Attività da svolgere »
1) Nel testo sulla cena particolare, in quale città vive l'amico con cui si è andati a cena?
2) Riporta alla lettera la parte del testo sulla cena particolare che si apre con le parole contenenti "Una cena particolare" e si chiude con "e alla compagnia.".

Testo selezionato »
▽
Una cena particolare

In quest’ultima settimana, sono andata a cena con un mio caro amico, che non vedo spesso, in quanto io vivo a Roma e lui a Milano. Trovandomi vicino a Milano – per visitare l’ Expo  – non potevo non approfittare per incontrarlo, anche solo per poco tempo. Ci siamo recati in un’ accogliente trattoria specializzata in secondi di carne; ed è stata un’ ottima serata sia a livello gastronomico, che filosofico grazie alle dense conversazioni e alla compagnia.
△
Dati forniti »
▽
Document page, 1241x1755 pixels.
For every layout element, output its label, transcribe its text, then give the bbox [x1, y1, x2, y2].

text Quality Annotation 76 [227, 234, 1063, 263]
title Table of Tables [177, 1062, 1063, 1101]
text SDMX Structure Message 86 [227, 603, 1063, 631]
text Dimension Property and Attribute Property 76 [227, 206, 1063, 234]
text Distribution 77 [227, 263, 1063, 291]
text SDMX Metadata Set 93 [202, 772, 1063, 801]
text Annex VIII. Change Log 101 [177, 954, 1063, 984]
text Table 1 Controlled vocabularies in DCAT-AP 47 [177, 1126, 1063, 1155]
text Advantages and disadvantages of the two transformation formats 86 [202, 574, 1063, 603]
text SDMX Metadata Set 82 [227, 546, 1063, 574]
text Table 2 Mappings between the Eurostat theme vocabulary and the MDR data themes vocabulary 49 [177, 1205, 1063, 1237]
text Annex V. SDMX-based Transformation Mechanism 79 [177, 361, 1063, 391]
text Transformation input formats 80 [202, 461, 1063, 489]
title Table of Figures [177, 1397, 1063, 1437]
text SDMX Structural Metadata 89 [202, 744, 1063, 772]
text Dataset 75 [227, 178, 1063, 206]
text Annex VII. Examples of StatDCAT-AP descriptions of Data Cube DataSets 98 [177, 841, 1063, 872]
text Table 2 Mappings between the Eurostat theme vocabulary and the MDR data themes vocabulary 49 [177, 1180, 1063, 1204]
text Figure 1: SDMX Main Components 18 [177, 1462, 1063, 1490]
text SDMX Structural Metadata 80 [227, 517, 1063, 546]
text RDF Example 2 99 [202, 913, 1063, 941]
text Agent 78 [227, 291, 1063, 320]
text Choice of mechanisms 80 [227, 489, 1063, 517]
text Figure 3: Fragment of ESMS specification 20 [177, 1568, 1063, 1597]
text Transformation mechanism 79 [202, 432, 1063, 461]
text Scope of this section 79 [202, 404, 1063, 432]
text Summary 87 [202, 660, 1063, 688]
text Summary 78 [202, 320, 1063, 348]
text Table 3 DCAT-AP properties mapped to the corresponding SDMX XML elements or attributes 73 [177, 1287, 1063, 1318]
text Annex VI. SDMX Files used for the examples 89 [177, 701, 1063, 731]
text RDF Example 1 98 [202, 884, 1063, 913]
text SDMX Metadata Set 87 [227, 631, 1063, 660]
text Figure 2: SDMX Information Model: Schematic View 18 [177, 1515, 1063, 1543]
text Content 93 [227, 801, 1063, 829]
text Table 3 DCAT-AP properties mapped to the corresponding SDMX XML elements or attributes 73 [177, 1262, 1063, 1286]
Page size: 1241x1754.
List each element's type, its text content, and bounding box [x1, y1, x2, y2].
△
I risultati »
1) A Milano.

2)
Una cena particolare

In quest’ultima settimana, sono andata a cena con un mio caro amico, che non vedo spesso, in quanto io vivo a Roma e lui a Milano. Trovandomi vicino a Milano – per visitare l’ Expo  – non potevo non approfittare per incontrarlo, anche solo per poco tempo. Ci siamo recati in un’ accogliente trattoria specializzata in secondi di carne; ed è stata un’ ottima serata sia a livello gastronomico, che filosofico grazie alle dense conversazioni e alla compagnia.